The task:
Look through the data that follows and work out how many lines contain the string "마더와이즈". Nothing but that number should be given.

Source material:
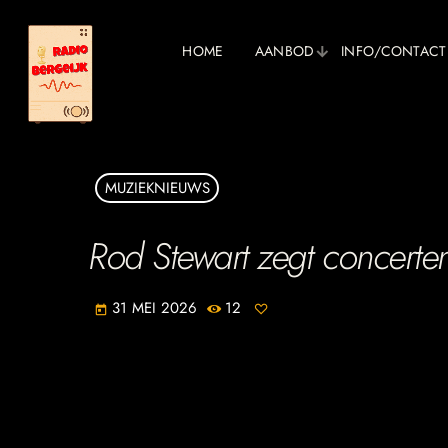
HOME
AANBOD
INFO/CONTACT
MUZIEKNIEUWS
Rod Stewart zegt concerten
31 MEI 2026
12
today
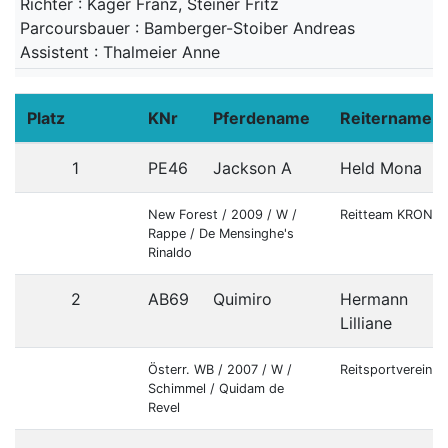
Richter : Kager Franz, Steiner Fritz
Parcoursbauer : Bamberger-Stoiber Andreas
Assistent : Thalmeier Anne
Platz
KNr
Pferdename
Reitername
1
PE46
Jackson A
Held Mona
New Forest / 2009 / W /
Reitteam KRONB
Rappe / De Mensinghe's
Rinaldo
2
AB69
Quimiro
Hermann
Lilliane
Österr. WB / 2007 / W /
Reitsportverein L
Schimmel / Quidam de
Revel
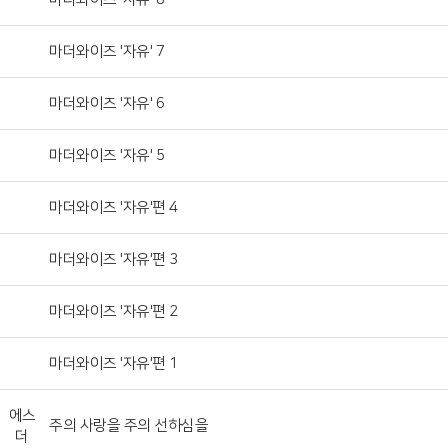
마더와이즈 '자유' 7
마더와이즈 '자유' 6
마더와이즈 '자유' 5
마더와이즈 '자유'편 4
마더와이즈 '자유'편 3
마더와이즈 '자유'편 2
마더와이즈 '자유'편 1
에스
주의 사랑을 주의 선하심을
더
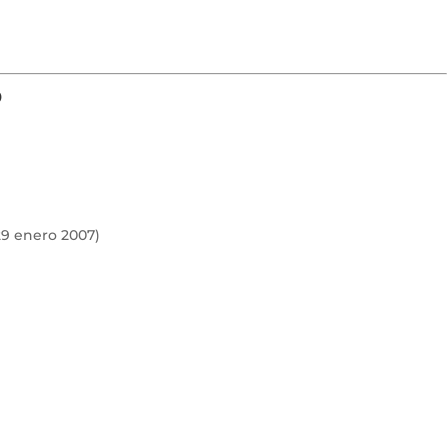
o
(29 enero 2007)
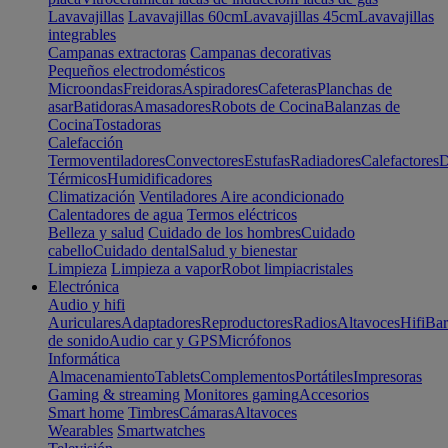
Lavavajillas
Lavavajillas 60cm
Lavavajillas 45cm
Lavavajillas
integrables
Campanas extractoras
Campanas decorativas
Pequeños electrodomésticos
Microondas
Freidoras
Aspiradores
Cafeteras
Planchas de
asar
Batidoras
Amasadores
Robots de Cocina
Balanzas de
Cocina
Tostadoras
Calefacción
Termoventiladores
Convectores
Estufas
Radiadores
Calefactores
D
Térmicos
Humidificadores
Climatización
Ventiladores
Aire acondicionado
Calentadores de agua
Termos eléctricos
Belleza y salud
Cuidado de los hombres
Cuidado
cabello
Cuidado dental
Salud y bienestar
Limpieza
Limpieza a vapor
Robot limpiacristales
Electrónica
Audio y hifi
Auriculares
Adaptadores
Reproductores
Radios
Altavoces
Hifi
Bar
de sonido
Audio car y GPS
Micrófonos
Informática
Almacenamiento
Tablets
Complementos
Portátiles
Impresoras
Gaming & streaming
Monitores gaming
Accesorios
Smart home
Timbres
Cámaras
Altavoces
Wearables
Smartwatches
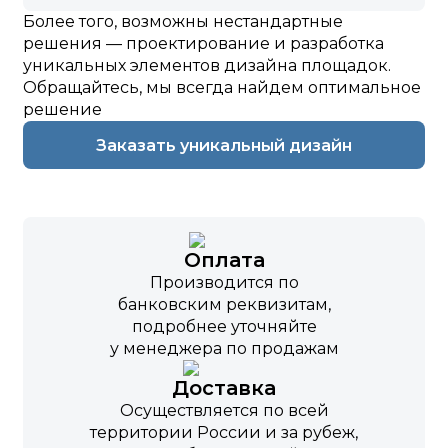
Более того, возможны нестандартные
решения — проектирование и разработка
уникальных элементов дизайна площадок.
Обращайтесь, мы всегда найдем оптимальное
решение
Заказать уникальный дизайн
Оплата
Производится по
банковским реквизитам,
подробнее уточняйте
у менеджера по продажам
Доставка
Осуществляется по всей
территории России и за рубеж,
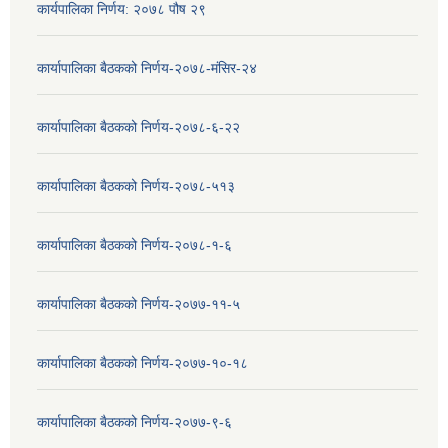
कार्यपालिका निर्णय: २०७८ पौष २९
कार्यापालिका बैठकको निर्णय-२०७८-मंसिर-२४
कार्यापालिका बैठकको निर्णय-२०७८-६-२२
कार्यापालिका बैठकको निर्णय-२०७८-५१३
कार्यापालिका बैठकको निर्णय-२०७८-१-६
कार्यापालिका बैठकको निर्णय-२०७७-११-५
कार्यापालिका बैठकको निर्णय-२०७७-१०-१८
कार्यापालिका बैठकको निर्णय-२०७७-९-६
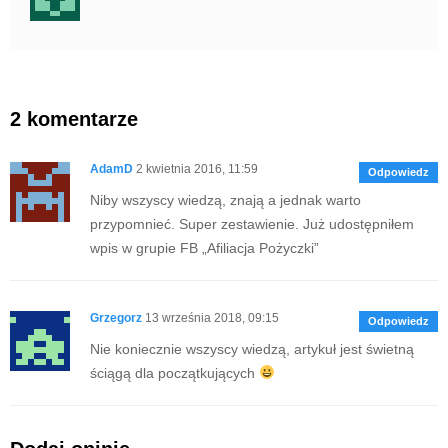
2 komentarze
AdamD
2 kwietnia 2016, 11:59
Odpowiedz
Niby wszyscy wiedzą, znają a jednak warto
przypomnieć. Super zestawienie. Już udostępniłem
wpis w grupie FB „Afiliacja Pożyczki”
Grzegorz
13 września 2018, 09:15
Odpowiedz
Nie koniecznie wszyscy wiedzą, artykuł jest świetną
ściągą dla początkujących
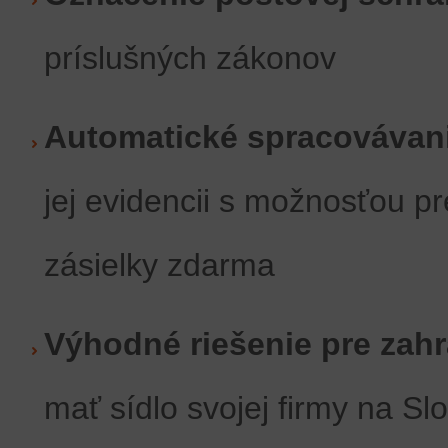
príslušných zákonov
Automatické spracovávan
jej evidencii s možnosťou p
zásielky zdarma
Výhodné riešenie pre zah
mať sídlo svojej firmy na Sl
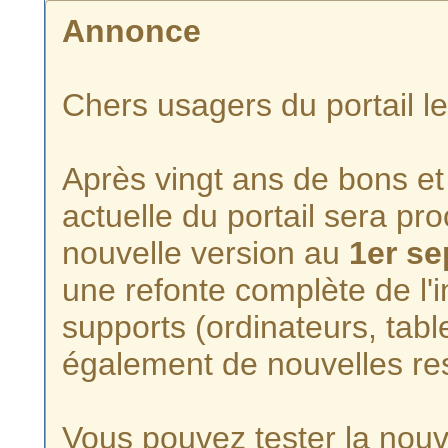
Annonce
Chers usagers du portail l
Après vingt ans de bons et 
actuelle du portail sera p
nouvelle version au
1er s
une refonte complète de l'i
supports (ordinateurs, tabl
également de nouvelles re
Vous pouvez tester la nouve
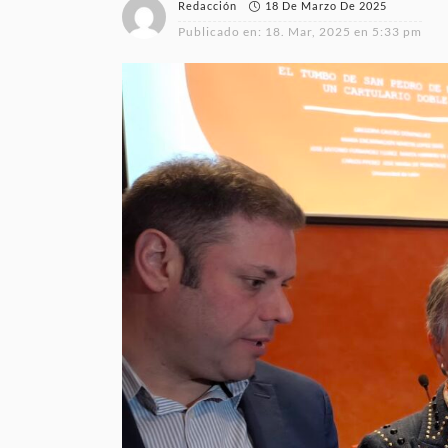
18 De Marzo De 2025
Redacción
Publicado en:
18. Mar, 2025 en 5:33 pm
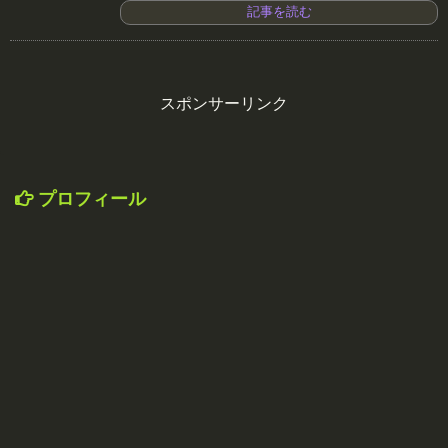
記事を読む
スポンサーリンク
プロフィール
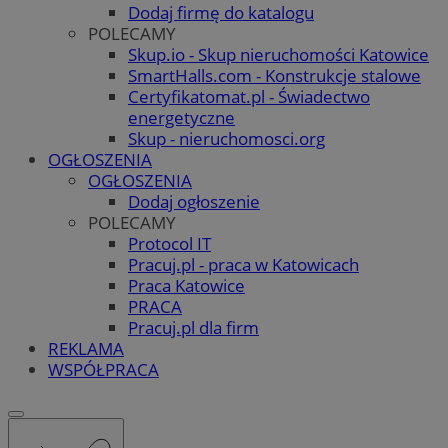
Dodaj firmę do katalogu
POLECAMY
Skup.io - Skup nieruchomości Katowice
SmartHalls.com - Konstrukcje stalowe
Certyfikatomat.pl - Świadectwo
energetyczne
Skup - nieruchomosci.org
OGŁOSZENIA
OGŁOSZENIA
Dodaj ogłoszenie
POLECAMY
Protocol IT
Pracuj.pl - praca w Katowicach
Praca Katowice
PRACA
Pracuj.pl dla firm
REKLAMA
WSPÓŁPRACA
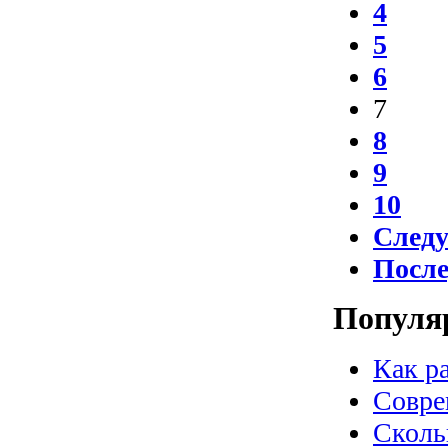
4
5
6
7
8
9
10
След
Посл
Популя
Как р
Совре
Сколь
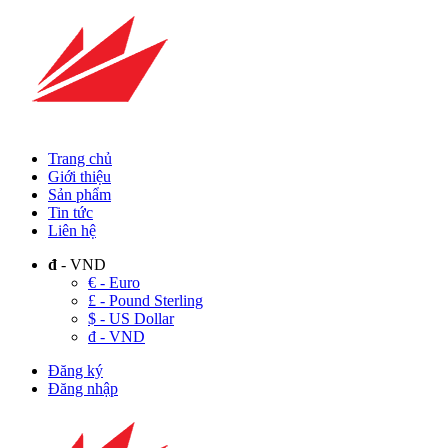
Trang chủ
Giới thiệu
Sản phẩm
Tin tức
Liên hệ
đ
- VND
€ - Euro
£ - Pound Sterling
$ - US Dollar
đ - VND
Đăng ký
Đăng nhập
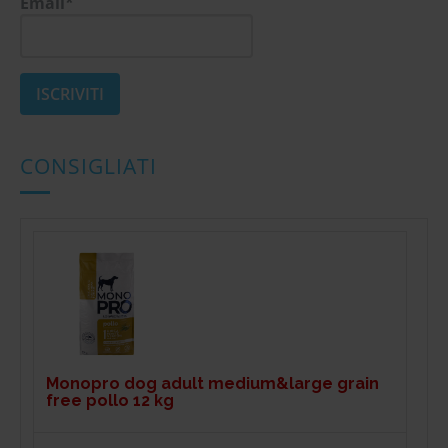
Email*
CONSIGLIATI
Monopro dog adult medium&large grain
free pollo 12 kg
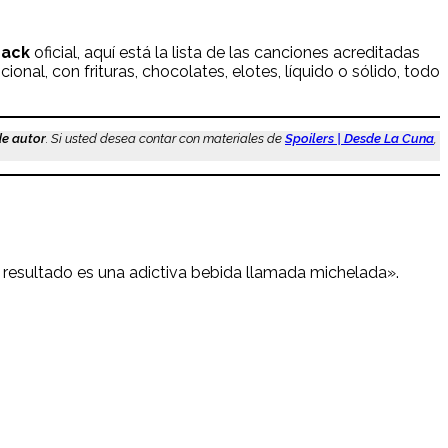
rack
oficial, aquí está la lista de las canciones acreditadas
icional, con frituras, chocolates, elotes, líquido o sólido, todo
de autor
. Si usted desea contar con materiales de
Spoilers | Desde La Cuna
,
l resultado es una adictiva bebida llamada michelada».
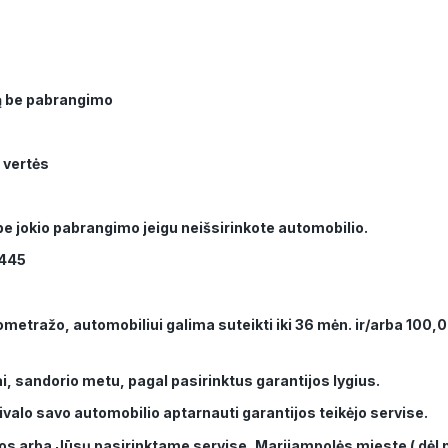
ką be pabrangimo
 vertės
 be jokio pabrangimo jeigu neišsirinkote automobilio.
5445
metražo, automobiliui galima suteikti iki 36 mėn. ir/arba 100,00
i, sandorio metu, pagal pasirinktus garantijos lygius.
rivalo savo automobilio aptarnauti garantijos teikėjo servise.
s arba Jūsų pasirinktame servise, Marijampolės mieste ( dėl pr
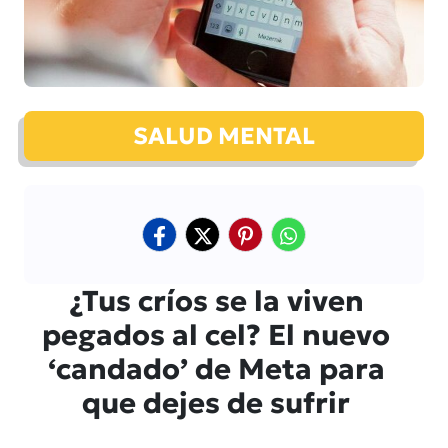
SALUD MENTAL
¿Tus críos se la viven
pegados al cel? El nuevo
‘candado’ de Meta para
que dejes de sufrir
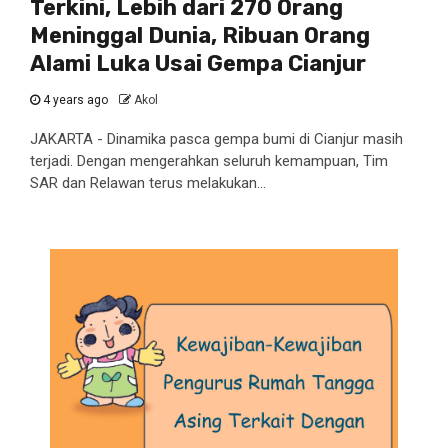
Terkini, Lebih dari 270 Orang
Meninggal Dunia, Ribuan Orang
Alami Luka Usai Gempa Cianjur
4 years ago
Akol
JAKARTA - Dinamika pasca gempa bumi di Cianjur masih
terjadi. Dengan mengerahkan seluruh kemampuan, Tim
SAR dan Relawan terus melakukan...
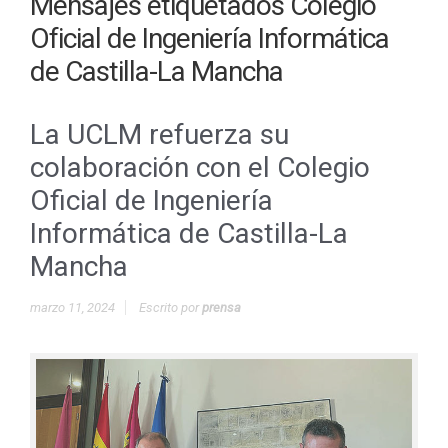
Mensajes etiquetados
Colegio
Oficial de Ingeniería Informática
de Castilla-La Mancha
La UCLM refuerza su
colaboración con el Colegio
Oficial de Ingeniería
Informática de Castilla-La
Mancha
marzo 11, 2024
Escrito por
prensa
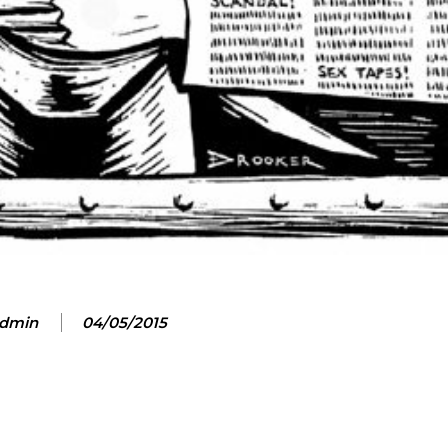
dmin
04/05/2015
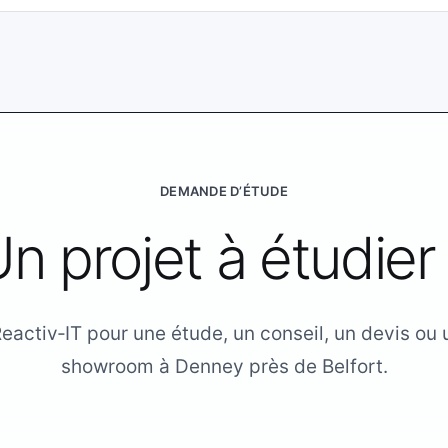
DEMANDE D’ÉTUDE
n projet à étudier
activ‑IT pour une étude, un conseil, un devis ou 
showroom à Denney près de Belfort.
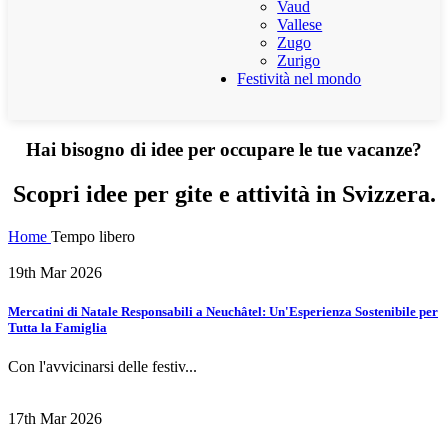
Vaud
Vallese
Zugo
Zurigo
Festività nel mondo
Hai bisogno di idee per occupare le tue vacanze?
Scopri idee per gite e attività in Svizzera.
Home
Tempo libero
19th Mar 2026
Mercatini di Natale Responsabili a Neuchâtel: Un'Esperienza Sostenibile per
Tutta la Famiglia
Con l'avvicinarsi delle festiv...
17th Mar 2026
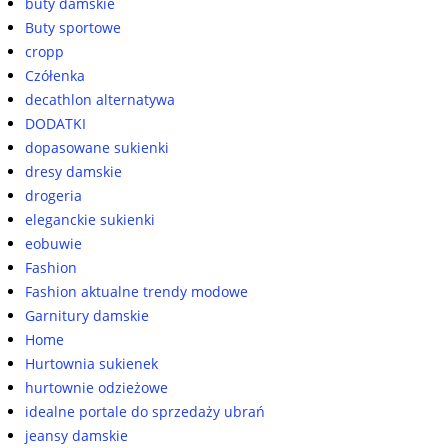
buty damskie
Buty sportowe
cropp
Czółenka
decathlon alternatywa
DODATKI
dopasowane sukienki
dresy damskie
drogeria
eleganckie sukienki
eobuwie
Fashion
Fashion aktualne trendy modowe
Garnitury damskie
Home
Hurtownia sukienek
hurtownie odzieżowe
idealne portale do sprzedaży ubrań
jeansy damskie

Worked solution:
7